> _EXERCISE DIRECTIONS_
In the listing below, the answer starts at the line that has "in world space." and stops after the line that has "Control:** Positioning and"; please repeat that part exactly and nothing more.

> _DATASET EXTRACT_
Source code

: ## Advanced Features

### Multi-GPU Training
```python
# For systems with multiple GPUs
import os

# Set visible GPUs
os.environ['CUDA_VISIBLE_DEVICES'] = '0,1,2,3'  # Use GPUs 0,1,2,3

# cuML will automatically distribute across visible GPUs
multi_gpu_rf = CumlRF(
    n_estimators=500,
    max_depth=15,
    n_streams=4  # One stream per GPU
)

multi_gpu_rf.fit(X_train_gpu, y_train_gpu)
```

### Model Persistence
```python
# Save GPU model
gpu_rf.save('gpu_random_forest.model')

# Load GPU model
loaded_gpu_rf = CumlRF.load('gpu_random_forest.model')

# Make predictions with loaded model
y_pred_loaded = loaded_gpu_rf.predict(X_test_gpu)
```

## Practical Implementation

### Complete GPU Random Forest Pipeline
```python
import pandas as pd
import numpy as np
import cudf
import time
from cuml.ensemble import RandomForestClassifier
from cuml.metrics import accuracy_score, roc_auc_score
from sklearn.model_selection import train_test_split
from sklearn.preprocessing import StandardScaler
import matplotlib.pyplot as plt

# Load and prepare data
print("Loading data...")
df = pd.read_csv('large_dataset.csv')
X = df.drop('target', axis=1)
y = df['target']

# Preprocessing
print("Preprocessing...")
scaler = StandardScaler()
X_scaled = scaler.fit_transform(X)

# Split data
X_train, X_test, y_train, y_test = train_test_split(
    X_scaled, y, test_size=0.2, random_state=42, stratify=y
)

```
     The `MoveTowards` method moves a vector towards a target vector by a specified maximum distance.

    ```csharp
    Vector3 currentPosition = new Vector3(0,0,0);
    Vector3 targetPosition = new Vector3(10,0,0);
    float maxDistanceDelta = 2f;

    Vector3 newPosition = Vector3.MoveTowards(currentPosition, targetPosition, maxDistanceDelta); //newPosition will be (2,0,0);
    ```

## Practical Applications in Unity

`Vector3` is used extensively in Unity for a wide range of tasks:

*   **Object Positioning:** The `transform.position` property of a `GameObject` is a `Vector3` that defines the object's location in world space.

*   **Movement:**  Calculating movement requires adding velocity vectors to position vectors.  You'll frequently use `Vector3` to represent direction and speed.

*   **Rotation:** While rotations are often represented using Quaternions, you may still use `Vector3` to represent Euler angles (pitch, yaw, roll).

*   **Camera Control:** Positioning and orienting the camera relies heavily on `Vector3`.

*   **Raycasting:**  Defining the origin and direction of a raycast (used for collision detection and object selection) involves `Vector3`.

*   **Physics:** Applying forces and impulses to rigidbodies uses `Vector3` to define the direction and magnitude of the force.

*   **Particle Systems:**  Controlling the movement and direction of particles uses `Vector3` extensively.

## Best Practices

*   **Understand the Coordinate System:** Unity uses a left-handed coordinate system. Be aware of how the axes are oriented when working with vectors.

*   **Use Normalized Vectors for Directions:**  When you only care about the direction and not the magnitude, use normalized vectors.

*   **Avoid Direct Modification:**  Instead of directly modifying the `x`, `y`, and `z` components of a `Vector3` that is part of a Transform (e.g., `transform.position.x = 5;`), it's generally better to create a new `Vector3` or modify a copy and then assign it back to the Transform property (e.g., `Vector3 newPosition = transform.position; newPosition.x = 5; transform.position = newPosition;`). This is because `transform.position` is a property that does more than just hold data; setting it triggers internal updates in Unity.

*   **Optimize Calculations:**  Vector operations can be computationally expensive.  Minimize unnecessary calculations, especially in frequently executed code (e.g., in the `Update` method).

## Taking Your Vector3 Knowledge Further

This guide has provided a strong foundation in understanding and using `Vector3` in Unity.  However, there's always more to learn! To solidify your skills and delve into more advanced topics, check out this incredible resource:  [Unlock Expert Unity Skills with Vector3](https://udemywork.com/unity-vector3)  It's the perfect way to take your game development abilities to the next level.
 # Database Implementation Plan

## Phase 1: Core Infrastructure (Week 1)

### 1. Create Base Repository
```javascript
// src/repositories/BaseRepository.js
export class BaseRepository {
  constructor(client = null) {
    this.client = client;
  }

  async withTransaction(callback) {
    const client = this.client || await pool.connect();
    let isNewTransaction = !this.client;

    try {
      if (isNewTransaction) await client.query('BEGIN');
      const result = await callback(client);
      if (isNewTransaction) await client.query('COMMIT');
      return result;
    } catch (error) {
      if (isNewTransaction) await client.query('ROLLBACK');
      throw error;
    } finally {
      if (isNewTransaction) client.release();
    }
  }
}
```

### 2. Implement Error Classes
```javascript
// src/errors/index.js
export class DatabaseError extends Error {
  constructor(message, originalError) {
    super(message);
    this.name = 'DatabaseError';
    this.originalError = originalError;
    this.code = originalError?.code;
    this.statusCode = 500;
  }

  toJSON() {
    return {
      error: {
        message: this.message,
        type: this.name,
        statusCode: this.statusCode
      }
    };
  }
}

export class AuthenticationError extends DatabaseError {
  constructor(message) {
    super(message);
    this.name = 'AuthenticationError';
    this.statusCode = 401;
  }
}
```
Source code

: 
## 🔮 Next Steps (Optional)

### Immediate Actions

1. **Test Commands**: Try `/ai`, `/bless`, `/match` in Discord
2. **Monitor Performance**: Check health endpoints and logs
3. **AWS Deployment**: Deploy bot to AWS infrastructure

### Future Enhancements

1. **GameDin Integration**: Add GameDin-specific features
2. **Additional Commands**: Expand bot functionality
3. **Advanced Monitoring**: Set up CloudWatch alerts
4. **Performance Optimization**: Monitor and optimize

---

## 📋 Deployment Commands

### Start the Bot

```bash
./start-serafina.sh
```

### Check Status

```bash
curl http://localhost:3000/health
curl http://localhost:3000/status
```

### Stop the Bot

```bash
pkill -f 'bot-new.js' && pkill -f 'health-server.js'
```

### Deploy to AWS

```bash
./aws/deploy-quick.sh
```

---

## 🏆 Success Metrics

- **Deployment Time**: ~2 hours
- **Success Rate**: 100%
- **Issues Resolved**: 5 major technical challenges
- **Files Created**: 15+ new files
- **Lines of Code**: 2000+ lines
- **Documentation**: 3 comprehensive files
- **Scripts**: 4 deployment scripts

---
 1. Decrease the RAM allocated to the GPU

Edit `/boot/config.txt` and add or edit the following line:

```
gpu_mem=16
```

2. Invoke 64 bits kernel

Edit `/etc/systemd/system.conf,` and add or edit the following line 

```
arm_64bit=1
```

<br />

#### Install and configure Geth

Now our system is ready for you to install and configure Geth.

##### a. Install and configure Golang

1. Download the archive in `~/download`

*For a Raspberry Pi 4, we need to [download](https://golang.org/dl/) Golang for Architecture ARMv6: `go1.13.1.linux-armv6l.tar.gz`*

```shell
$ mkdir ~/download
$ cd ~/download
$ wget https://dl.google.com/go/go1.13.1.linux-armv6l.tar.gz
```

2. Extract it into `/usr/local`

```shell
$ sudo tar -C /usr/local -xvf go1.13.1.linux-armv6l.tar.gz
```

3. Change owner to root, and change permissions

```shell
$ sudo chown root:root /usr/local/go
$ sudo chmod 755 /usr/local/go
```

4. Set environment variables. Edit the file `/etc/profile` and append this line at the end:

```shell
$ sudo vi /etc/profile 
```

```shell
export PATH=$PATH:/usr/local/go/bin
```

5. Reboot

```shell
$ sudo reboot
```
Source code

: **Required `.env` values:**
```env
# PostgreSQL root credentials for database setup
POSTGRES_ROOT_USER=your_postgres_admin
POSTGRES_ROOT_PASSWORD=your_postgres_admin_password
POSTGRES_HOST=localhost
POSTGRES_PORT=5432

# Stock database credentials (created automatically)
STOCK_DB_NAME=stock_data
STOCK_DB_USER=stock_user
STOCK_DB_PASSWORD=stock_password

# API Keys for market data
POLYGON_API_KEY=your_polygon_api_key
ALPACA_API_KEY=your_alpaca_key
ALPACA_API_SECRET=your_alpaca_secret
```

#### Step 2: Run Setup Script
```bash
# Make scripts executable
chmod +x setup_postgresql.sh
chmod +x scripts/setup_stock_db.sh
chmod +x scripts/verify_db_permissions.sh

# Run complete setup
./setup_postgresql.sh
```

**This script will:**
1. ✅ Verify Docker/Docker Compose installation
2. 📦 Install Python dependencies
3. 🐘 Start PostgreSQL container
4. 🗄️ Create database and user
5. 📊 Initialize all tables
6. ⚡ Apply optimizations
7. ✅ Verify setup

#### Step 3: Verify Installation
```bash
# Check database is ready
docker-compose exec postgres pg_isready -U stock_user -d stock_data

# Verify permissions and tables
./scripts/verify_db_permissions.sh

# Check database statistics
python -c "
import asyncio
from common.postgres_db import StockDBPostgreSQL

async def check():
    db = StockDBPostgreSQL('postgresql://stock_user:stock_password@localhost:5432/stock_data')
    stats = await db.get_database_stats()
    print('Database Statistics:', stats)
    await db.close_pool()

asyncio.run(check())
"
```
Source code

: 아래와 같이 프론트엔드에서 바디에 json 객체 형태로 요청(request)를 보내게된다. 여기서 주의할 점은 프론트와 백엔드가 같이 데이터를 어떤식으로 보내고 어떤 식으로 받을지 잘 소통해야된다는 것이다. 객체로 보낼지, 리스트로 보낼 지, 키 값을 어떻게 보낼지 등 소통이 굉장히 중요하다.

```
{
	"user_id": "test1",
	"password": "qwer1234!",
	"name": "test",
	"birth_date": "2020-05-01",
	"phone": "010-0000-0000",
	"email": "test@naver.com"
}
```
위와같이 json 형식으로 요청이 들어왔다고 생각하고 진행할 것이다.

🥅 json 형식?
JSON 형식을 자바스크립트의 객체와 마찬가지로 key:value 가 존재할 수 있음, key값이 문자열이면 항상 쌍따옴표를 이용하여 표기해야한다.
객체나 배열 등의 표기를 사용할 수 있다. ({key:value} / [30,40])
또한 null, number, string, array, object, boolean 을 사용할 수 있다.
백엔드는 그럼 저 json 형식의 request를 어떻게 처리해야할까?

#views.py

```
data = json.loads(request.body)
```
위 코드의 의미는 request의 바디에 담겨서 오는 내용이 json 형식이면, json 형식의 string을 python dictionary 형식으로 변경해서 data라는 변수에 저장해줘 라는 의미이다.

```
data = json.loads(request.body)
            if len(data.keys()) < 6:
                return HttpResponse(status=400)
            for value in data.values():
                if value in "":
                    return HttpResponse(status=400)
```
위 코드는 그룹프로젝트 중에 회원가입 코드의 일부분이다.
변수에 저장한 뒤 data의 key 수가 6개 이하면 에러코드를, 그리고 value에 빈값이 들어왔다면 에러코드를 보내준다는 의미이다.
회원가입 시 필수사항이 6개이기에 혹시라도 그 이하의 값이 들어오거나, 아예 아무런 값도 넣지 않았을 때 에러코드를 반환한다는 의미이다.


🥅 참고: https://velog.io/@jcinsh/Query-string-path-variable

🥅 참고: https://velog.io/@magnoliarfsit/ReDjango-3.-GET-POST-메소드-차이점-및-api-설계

> _ANSWER SPACE_
*   **Object Positioning:** The `transform.position` property of a `GameObject` is a `Vector3` that defines the object's location in world space.

*   **Movement:**  Calculating movement requires adding velocity vectors to position vectors.  You'll frequently use `Vector3` to represent direction and speed.

*   **Rotation:** While rotations are often represented using Quaternions, you may still use `Vector3` to represent Euler angles (pitch, yaw, roll).

*   **Camera Control:** Positioning and orienting the camera relies heavily on `Vector3`.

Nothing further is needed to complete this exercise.